A child’s voice cannot be accurately represented without understanding the child.

Legal perspective alone is not sufficient to assess a child’s developmental or psychological needs.

3. A Real, Confidential Review Process Must Exist
Current options for addressing harmful or incorrect decisions are functionally inaccessible:

  • Appeals are prohibitively expensive and time-intensive

  • Most complaint mechanisms route back through the same judge or system being challenged

  • Parents reasonably fear retaliation for raising concerns

There must be an independent, confidential review pathway that:

  • Does not rely on the original decision-maker

  • Protects parents from retaliation

  • Allows concerns to be evaluated on substance, not filtered through hierarchy

A system cannot be considered accountable if it only allows itself to review its own decisions.

4. Access to a Change of Judge Must Be Expanded
Current limitations on judicial reassignment do not reflect when risk actually emerges in a case.

  • Many parents are unaware this option exists until it is too late

  • The most critical decisions often occur after the initial filing period

  • Limiting this right to an early window ignores when harm is most likely to occur

There should be a reasonable, accessible mechanism to request reassignment when:

  • Patterns of concern emerge

  • Confidence in impartial decision-making is compromised

  • The ability to request reassignment must reflect when risk becomes evident, not when a case begins.

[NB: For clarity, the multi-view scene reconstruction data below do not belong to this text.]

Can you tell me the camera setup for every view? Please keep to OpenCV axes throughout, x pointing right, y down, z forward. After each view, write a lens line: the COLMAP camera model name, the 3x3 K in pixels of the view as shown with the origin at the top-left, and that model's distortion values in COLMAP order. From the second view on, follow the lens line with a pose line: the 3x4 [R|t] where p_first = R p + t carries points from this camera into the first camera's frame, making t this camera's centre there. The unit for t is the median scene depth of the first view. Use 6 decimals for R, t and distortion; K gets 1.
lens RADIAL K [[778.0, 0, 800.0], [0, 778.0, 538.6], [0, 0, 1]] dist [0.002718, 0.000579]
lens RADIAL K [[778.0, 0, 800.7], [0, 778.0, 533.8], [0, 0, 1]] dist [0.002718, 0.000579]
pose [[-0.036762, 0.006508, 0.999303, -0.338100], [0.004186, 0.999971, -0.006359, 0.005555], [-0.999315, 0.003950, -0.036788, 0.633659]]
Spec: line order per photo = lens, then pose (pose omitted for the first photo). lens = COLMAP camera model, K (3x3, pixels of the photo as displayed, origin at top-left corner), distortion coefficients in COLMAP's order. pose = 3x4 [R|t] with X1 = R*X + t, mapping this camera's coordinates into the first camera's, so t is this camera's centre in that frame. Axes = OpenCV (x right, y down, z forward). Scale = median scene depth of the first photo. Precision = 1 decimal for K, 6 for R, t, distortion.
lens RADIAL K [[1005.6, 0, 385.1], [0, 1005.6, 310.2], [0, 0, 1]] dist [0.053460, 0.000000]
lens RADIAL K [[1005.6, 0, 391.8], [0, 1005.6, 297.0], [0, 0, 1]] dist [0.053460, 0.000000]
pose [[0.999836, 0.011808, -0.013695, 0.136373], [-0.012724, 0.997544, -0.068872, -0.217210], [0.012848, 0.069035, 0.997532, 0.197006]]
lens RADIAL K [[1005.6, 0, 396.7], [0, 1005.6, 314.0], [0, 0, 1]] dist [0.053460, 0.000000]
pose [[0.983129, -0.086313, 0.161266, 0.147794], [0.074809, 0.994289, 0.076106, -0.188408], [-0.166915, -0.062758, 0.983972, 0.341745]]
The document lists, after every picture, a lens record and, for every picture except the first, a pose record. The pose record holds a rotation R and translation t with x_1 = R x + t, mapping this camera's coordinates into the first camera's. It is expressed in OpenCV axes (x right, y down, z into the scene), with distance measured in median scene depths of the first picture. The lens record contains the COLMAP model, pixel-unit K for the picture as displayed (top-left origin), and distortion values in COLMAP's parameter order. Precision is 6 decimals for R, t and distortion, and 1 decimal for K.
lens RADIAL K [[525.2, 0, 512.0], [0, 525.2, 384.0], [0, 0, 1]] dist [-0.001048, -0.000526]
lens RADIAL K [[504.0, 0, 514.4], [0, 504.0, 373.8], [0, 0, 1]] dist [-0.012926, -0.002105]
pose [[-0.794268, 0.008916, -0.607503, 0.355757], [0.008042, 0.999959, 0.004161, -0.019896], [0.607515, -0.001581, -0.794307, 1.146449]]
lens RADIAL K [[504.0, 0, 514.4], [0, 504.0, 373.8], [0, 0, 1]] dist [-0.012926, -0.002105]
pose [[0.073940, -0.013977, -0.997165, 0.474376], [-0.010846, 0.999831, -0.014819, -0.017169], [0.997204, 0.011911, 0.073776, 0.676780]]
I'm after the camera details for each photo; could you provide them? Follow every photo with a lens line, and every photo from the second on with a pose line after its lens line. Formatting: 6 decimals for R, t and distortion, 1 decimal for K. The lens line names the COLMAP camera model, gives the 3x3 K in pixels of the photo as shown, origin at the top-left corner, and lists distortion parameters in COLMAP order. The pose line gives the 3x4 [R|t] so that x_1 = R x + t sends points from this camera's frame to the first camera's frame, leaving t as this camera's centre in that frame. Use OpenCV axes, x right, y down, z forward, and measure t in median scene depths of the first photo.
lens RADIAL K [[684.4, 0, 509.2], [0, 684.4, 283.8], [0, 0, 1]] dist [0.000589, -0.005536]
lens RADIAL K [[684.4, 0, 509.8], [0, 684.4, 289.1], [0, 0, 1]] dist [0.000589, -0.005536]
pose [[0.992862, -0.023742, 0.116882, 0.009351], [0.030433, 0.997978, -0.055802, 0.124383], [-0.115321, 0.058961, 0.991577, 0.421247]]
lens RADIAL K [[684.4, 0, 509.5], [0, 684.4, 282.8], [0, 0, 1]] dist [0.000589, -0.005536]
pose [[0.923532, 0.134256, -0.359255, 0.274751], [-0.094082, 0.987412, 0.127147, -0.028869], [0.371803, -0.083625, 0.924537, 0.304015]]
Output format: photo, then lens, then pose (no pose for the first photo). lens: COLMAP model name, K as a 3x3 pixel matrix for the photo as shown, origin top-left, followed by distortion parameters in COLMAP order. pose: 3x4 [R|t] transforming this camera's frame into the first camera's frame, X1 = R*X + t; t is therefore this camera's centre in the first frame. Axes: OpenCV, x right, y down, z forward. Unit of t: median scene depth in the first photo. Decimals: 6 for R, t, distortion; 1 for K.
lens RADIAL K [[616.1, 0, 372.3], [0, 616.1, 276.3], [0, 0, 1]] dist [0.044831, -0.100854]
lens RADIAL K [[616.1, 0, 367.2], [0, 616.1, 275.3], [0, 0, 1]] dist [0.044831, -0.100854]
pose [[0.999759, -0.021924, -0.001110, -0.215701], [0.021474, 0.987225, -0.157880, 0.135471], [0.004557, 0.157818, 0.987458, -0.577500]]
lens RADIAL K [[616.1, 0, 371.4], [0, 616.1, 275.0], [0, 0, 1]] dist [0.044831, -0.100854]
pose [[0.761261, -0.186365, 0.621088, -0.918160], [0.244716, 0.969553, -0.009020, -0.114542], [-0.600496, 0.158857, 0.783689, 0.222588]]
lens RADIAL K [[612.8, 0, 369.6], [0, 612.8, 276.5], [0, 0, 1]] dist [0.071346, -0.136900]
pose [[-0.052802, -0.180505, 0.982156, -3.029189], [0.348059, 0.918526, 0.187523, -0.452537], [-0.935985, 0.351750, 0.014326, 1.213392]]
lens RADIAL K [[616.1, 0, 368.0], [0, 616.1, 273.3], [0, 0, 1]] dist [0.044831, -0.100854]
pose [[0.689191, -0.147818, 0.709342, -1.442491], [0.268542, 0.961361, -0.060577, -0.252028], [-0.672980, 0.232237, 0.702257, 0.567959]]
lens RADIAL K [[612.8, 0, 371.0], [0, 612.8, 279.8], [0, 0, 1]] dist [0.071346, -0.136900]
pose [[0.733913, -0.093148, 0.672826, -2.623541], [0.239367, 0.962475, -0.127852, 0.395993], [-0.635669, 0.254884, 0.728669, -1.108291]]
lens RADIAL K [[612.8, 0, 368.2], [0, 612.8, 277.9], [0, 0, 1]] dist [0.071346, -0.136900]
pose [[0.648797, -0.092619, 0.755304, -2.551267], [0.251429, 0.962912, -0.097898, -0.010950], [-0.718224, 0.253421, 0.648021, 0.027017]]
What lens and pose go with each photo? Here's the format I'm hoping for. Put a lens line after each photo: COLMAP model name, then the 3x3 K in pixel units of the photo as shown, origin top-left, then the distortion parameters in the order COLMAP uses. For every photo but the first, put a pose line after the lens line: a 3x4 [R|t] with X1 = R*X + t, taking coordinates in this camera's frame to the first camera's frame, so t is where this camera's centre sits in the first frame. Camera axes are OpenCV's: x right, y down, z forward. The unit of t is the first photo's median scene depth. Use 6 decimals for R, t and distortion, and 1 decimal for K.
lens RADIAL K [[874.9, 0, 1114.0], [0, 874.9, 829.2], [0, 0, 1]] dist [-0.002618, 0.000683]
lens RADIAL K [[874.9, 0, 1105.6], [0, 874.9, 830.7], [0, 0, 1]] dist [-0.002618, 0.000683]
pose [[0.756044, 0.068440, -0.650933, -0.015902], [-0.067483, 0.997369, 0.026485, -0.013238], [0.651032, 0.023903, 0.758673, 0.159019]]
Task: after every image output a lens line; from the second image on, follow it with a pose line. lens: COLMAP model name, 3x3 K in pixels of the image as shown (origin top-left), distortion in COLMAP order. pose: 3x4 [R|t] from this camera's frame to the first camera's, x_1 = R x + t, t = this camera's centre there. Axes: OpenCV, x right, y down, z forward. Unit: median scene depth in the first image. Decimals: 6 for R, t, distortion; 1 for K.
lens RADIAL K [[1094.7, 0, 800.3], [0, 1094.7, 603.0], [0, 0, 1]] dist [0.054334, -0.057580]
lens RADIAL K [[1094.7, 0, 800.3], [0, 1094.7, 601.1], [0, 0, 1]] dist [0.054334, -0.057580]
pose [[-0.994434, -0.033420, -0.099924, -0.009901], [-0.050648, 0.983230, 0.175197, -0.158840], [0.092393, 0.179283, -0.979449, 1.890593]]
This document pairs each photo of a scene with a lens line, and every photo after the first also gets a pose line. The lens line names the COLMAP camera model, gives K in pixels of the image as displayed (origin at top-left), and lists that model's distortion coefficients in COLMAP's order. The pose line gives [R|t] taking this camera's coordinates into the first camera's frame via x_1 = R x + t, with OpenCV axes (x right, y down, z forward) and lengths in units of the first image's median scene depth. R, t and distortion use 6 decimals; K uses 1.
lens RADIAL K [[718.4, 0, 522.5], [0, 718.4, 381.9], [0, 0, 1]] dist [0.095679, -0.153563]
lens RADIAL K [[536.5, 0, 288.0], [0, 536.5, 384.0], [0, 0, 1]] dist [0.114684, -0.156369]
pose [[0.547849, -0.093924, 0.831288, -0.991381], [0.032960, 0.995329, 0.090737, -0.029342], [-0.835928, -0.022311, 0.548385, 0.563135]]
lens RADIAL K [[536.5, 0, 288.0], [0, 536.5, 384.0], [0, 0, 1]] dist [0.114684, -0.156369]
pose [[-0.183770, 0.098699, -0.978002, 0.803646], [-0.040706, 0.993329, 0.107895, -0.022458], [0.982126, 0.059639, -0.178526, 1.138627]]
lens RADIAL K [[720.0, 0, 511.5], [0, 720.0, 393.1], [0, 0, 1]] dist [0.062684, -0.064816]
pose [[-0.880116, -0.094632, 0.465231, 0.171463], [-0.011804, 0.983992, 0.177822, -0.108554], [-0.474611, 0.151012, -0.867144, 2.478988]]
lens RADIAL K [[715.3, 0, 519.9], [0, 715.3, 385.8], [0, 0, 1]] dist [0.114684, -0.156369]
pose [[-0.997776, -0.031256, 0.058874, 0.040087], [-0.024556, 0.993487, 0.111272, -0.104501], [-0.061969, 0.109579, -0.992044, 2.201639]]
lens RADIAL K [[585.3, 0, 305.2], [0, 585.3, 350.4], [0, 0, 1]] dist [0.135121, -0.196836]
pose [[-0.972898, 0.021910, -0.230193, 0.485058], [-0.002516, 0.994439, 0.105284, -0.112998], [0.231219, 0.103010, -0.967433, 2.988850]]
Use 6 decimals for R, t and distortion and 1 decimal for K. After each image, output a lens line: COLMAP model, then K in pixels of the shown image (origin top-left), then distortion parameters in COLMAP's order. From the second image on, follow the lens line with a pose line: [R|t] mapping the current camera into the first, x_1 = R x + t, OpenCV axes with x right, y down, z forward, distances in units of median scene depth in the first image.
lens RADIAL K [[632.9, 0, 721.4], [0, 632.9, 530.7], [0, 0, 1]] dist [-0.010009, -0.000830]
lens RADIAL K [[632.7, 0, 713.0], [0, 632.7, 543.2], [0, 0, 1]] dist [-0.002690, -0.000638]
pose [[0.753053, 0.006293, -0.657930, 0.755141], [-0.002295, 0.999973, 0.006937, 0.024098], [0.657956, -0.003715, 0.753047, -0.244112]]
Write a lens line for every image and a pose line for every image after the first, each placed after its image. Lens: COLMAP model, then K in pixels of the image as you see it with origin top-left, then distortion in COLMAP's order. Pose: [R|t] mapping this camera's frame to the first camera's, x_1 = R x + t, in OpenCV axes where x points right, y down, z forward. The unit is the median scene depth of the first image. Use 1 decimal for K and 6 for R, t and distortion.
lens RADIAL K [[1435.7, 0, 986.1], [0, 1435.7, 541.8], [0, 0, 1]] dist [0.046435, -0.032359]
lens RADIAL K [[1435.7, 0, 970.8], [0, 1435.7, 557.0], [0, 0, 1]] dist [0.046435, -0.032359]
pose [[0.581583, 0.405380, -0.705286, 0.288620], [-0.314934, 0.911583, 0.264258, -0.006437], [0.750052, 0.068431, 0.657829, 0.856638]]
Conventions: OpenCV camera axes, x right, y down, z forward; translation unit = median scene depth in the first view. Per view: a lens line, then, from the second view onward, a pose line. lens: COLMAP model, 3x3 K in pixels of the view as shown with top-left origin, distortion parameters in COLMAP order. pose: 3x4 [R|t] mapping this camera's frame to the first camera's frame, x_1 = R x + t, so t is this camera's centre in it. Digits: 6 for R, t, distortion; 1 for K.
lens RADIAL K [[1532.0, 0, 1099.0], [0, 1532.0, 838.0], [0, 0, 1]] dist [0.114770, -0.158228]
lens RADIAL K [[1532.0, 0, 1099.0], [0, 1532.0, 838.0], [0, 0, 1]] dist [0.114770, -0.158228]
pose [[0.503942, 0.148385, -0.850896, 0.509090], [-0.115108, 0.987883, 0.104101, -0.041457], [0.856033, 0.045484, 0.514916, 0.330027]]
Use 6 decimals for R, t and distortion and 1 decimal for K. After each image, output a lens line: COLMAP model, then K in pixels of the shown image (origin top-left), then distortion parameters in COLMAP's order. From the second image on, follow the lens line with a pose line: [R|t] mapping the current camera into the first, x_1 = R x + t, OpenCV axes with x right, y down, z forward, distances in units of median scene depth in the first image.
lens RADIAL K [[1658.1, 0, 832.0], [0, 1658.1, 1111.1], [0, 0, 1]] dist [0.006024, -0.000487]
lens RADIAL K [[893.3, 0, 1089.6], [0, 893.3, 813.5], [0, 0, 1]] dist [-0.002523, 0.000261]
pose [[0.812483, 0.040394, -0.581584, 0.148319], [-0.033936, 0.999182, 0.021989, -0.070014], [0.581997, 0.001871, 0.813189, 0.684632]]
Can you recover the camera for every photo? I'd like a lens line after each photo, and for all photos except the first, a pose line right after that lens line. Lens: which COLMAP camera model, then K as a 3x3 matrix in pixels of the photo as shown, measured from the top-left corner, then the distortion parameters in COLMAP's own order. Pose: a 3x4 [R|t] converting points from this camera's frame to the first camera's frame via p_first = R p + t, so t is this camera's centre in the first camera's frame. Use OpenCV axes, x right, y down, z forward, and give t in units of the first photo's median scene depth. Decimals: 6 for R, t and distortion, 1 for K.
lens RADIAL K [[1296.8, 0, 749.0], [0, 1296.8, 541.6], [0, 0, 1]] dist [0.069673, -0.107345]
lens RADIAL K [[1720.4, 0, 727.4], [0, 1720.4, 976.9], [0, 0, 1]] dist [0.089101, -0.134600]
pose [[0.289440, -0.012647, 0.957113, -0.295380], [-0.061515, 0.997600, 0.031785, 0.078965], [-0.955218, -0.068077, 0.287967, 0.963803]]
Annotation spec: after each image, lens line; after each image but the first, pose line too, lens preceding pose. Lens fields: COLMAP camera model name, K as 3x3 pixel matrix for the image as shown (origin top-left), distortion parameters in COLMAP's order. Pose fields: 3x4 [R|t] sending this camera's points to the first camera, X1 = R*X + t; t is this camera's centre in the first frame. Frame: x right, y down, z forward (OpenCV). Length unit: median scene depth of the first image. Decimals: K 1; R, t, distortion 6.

Because Reform Requires Structure, Not Just Intent

Children are not protected by policy language alone.

They are protected by systems that:

  • Respond when action is needed

  • Place qualified professionals in positions of influence

  • Allow errors to be challenged safely

  • And hold decision-makers accountable for the outcomes they create

Until those structures exist, “best interests of the child” remains a standard without enforcement.